EXCLUSIVE: Robin Thicke‘s legal beef with the late Marvin Gaye‘s family isn’t just about “Blurred Lines” or Gaye’s “Got to Give It Up.” Thicke’s 2009 “Million Dollar Baby” is an almost exact rip off of Gaye’s classic “Trouble Man” circa 1972. And that’s not all Thicke has done to emulate R&B soul from the early 70s or even other music.
Thicke, whom I like a lot, has a bad habit of using wording and phrases from old songs to construct his new ones. It’s not just the music. In “Million Dollar Baby” he uses the refrain “Luck be a lady tonight.” And sorry, there’s only one song that has that line– “Luck Be a Lady” from “Guys and Dolls.”
Thicke also picked up Marvin Gaye’s “After the Dance” for his “Love After War.” Listen to them. They are more alike than the Olsen twins. In Thicke’s “Make You Love Me” he actually sings Gaye’s the refrain from “I Want You.” In “Sex Therapy” he sings the chorus.

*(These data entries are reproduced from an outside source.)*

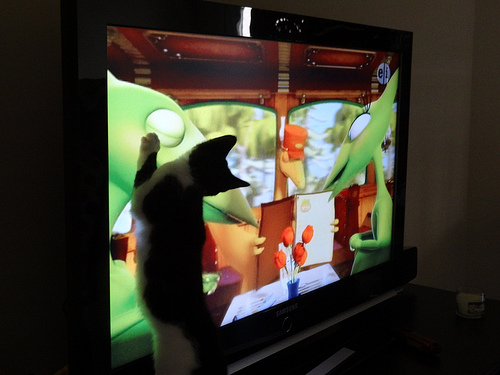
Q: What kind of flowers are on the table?
A: Roses.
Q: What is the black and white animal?
A: A cat.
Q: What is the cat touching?
A: Tv.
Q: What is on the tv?
A: Dinosaur show.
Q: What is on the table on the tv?
A: Flowers.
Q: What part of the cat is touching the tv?
A: Paw.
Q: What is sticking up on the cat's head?
A: Ear.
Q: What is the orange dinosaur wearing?
A: Hat.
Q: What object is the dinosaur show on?
A: Tv.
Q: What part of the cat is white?
A: Underside.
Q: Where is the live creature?
A: To the left, against the screen.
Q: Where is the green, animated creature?
A: On the side of the screen, opposite the cat.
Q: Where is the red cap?
A: On a billed, animated animal, seated with a menu, in front of flowers.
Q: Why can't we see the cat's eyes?
A: The back of the cat's head is facing the viewer.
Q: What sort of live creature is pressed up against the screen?
A: A cat.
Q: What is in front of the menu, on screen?
A: A vase with red flowers.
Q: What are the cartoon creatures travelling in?
A: A train.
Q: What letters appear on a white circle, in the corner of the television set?
A: E and I.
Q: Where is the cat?
A: Near the tv.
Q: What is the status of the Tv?
A: On.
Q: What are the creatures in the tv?
A: Dinosaurs.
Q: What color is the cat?
A: Black and white.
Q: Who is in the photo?
A: No one.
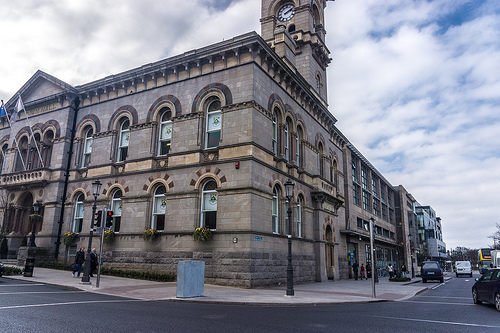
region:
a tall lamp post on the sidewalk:
[281, 176, 299, 298]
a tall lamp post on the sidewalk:
[20, 196, 55, 276]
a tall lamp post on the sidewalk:
[82, 175, 102, 284]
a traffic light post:
[91, 206, 113, 286]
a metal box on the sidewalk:
[174, 252, 205, 298]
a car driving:
[471, 267, 498, 310]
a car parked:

Thicke may have already had an issue with his song called “Everything U Can’t Have.” It carries not only his name as author, but Moses Vivanco, author of a 1954 Yma Sumac record called “Malambo, Pt. 1.” The Thicke track is blanked out and not playable on Spotify.
Elsewhere in Thicke’s catalog there are several other songs that either sound like they’re aping Motown artists or Motown songs. There’s even a Thicke song called “Rollacosta” that suspiciously echoes the Ohio Players’ “Rollercoaster.”
So what’s going on here? Why hasn’t EMI Music Publishing, which owns the Motown catalog, sued Thicke? It could be because Thicke is published also by EMI Music Publishing’s April division. Coincidence? That may be discussed in weeks to come.